* _About this exercise_
No pictures go into the copy. Write out exactly the lines below from the one containing "37: (582, 190, 7.54)" through the one containing "27: (350, 285, 6.93)".

Exercise inputs START

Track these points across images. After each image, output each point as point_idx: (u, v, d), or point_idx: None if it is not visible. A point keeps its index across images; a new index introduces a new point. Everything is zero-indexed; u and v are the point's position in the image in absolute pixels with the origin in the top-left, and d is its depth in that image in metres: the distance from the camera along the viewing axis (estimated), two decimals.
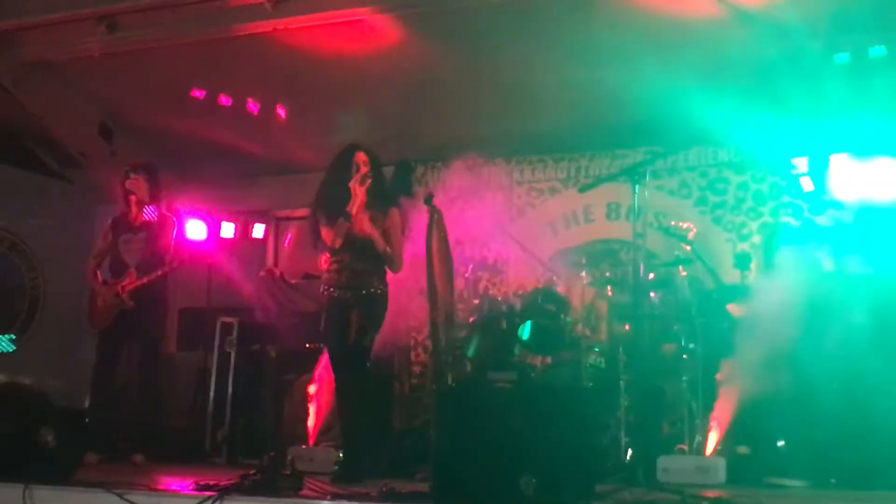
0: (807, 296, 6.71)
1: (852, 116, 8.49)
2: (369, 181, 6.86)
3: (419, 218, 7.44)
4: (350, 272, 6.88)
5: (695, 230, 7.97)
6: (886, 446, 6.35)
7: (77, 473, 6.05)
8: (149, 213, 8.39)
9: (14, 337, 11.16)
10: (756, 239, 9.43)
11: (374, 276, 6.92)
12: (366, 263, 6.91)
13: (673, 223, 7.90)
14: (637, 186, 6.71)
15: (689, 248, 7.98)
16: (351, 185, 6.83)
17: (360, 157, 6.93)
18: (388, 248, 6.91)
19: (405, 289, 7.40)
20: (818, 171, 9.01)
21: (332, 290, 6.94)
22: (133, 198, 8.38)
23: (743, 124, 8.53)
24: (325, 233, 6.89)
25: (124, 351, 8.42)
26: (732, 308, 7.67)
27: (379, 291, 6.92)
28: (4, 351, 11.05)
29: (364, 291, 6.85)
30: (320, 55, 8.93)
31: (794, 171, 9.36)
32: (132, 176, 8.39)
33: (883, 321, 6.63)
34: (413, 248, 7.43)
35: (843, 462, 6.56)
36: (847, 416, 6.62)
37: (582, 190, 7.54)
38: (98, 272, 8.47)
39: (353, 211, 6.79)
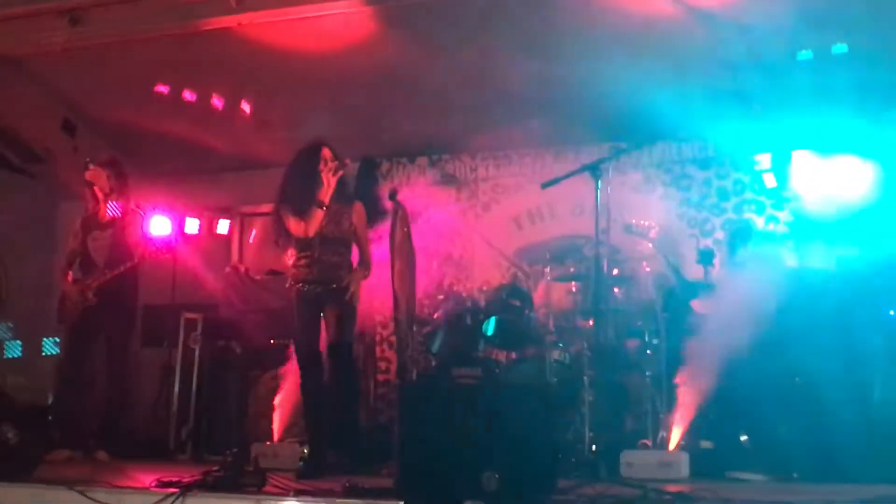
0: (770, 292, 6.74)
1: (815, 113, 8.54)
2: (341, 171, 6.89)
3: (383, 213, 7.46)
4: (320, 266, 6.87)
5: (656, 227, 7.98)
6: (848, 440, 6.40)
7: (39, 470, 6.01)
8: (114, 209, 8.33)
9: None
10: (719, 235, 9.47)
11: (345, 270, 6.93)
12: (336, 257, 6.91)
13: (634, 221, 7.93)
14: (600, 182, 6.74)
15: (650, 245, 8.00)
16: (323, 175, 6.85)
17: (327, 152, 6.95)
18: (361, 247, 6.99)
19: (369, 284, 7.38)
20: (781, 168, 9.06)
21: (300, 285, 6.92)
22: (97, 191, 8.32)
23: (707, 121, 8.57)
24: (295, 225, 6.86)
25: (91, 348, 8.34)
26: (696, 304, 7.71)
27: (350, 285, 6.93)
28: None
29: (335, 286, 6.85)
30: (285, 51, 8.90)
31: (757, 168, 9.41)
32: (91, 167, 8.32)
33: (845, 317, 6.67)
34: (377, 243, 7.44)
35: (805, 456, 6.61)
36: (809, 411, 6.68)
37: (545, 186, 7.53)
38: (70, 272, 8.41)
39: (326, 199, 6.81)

Exercise inputs END
Exercise inputs START

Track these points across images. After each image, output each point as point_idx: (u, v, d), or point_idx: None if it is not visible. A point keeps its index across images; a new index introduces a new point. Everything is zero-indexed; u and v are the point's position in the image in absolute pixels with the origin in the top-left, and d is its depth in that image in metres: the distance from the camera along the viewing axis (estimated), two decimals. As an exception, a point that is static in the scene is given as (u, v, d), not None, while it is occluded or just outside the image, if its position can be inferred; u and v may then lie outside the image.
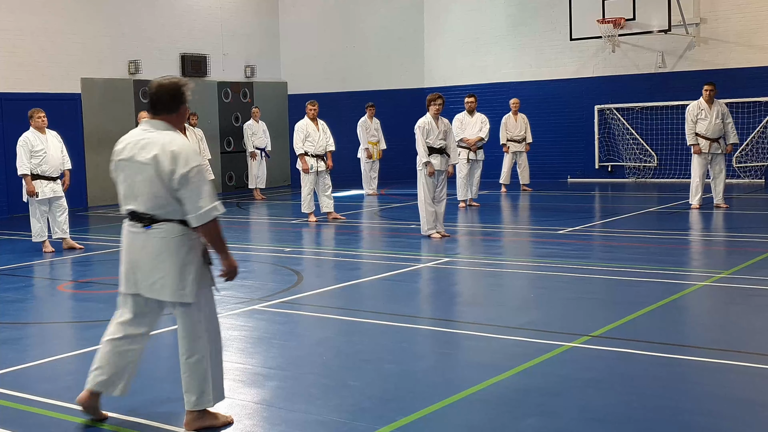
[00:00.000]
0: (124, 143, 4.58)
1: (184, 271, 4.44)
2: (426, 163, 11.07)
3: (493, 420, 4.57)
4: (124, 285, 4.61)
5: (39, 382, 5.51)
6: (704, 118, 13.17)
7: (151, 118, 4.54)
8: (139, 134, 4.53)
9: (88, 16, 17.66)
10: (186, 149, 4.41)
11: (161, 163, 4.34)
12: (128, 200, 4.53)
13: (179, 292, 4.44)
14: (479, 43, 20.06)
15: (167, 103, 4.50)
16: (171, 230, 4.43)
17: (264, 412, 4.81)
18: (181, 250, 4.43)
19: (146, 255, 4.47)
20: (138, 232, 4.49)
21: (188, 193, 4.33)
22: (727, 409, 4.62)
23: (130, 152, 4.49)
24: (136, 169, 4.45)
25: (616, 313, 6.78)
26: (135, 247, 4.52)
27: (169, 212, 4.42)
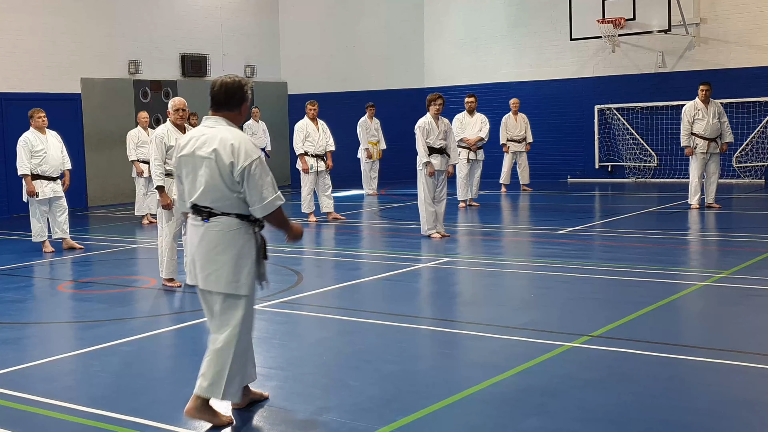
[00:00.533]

Exercise inputs END

* _Exercise output_
37: (582, 190, 7.54)
38: (98, 272, 8.47)
39: (353, 211, 6.79)
0: (770, 292, 6.74)
1: (815, 113, 8.54)
2: (341, 171, 6.89)
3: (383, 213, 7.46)
4: (320, 266, 6.87)
5: (656, 227, 7.98)
6: (848, 440, 6.40)
7: (39, 470, 6.01)
8: (114, 209, 8.33)
9: None
10: (719, 235, 9.47)
11: (345, 270, 6.93)
12: (336, 257, 6.91)
13: (634, 221, 7.93)
14: (600, 182, 6.74)
15: (650, 245, 8.00)
16: (323, 175, 6.85)
17: (327, 152, 6.95)
18: (361, 247, 6.99)
19: (369, 284, 7.38)
20: (781, 168, 9.06)
21: (300, 285, 6.92)
22: (97, 191, 8.32)
23: (707, 121, 8.57)
24: (295, 225, 6.86)
25: (91, 348, 8.34)
26: (696, 304, 7.71)
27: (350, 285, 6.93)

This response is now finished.